*Task goal*: Pick out and copy each line in the items below that contains the word "read".

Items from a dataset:
^^^^^^^^^^^^^^^^

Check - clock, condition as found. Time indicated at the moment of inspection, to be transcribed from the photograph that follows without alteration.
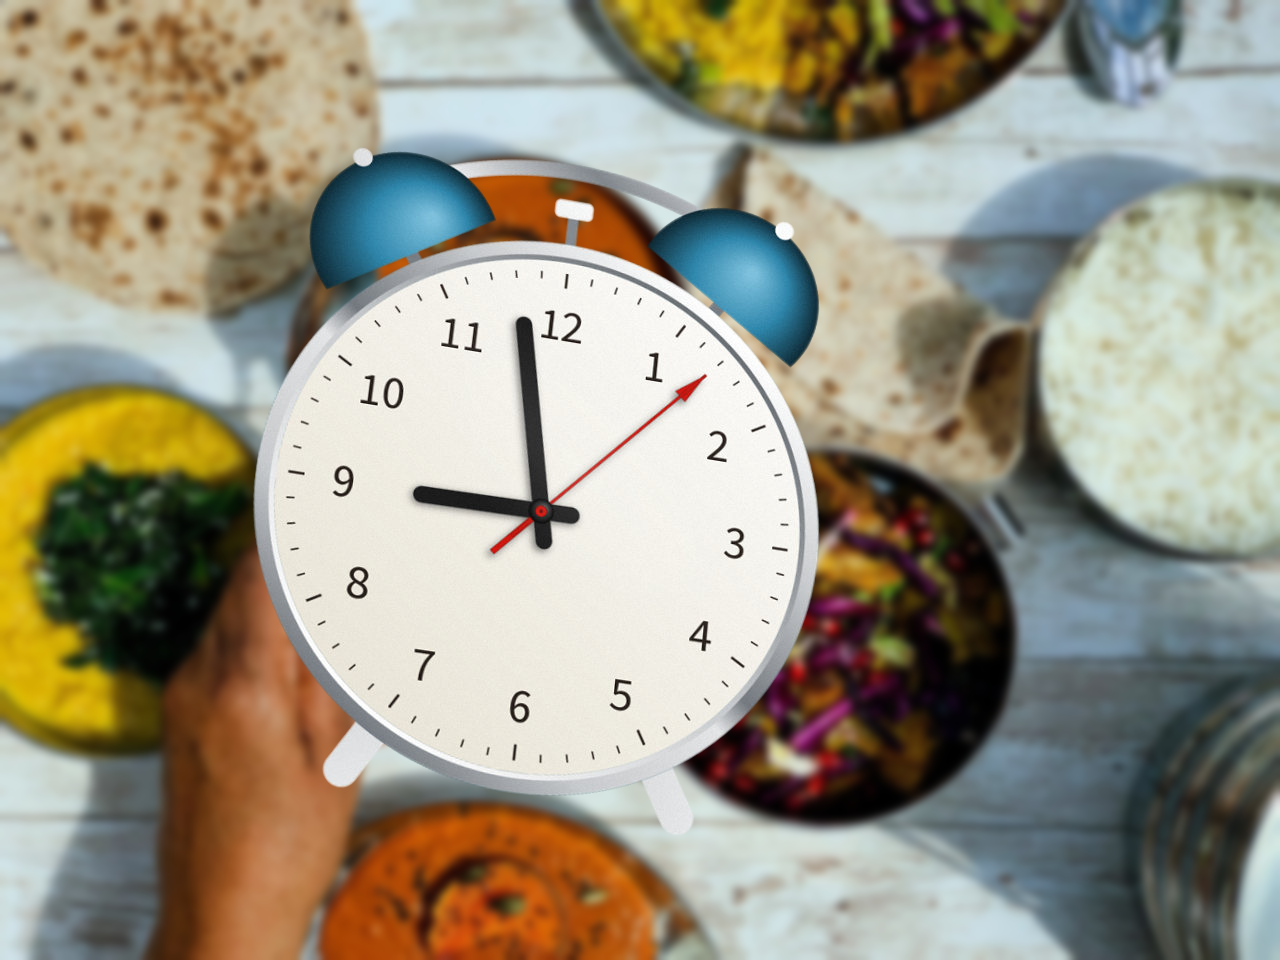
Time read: 8:58:07
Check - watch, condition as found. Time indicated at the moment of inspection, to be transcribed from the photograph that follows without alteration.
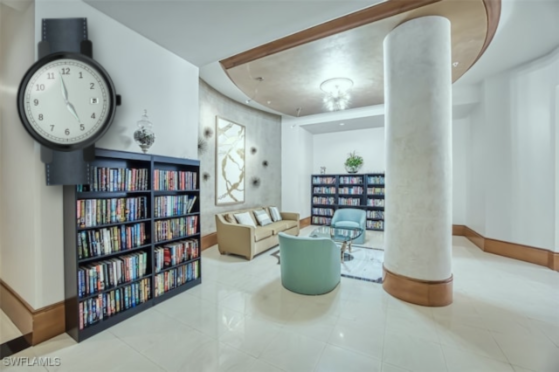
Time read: 4:58
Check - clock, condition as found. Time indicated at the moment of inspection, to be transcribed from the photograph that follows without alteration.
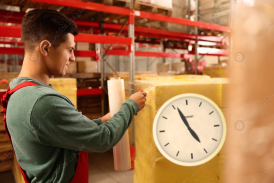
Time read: 4:56
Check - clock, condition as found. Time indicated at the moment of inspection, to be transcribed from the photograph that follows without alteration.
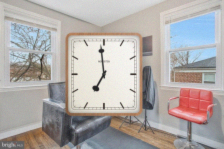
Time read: 6:59
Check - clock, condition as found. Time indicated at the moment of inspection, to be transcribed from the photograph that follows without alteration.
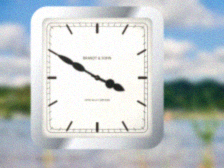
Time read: 3:50
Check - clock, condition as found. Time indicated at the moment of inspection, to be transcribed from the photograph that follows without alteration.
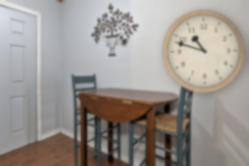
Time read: 10:48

^^^^^^^^^^^^^^^^

*The reply*:
Time read: 8:58:07
Time read: 4:58
Time read: 4:56
Time read: 6:59
Time read: 3:50
Time read: 10:48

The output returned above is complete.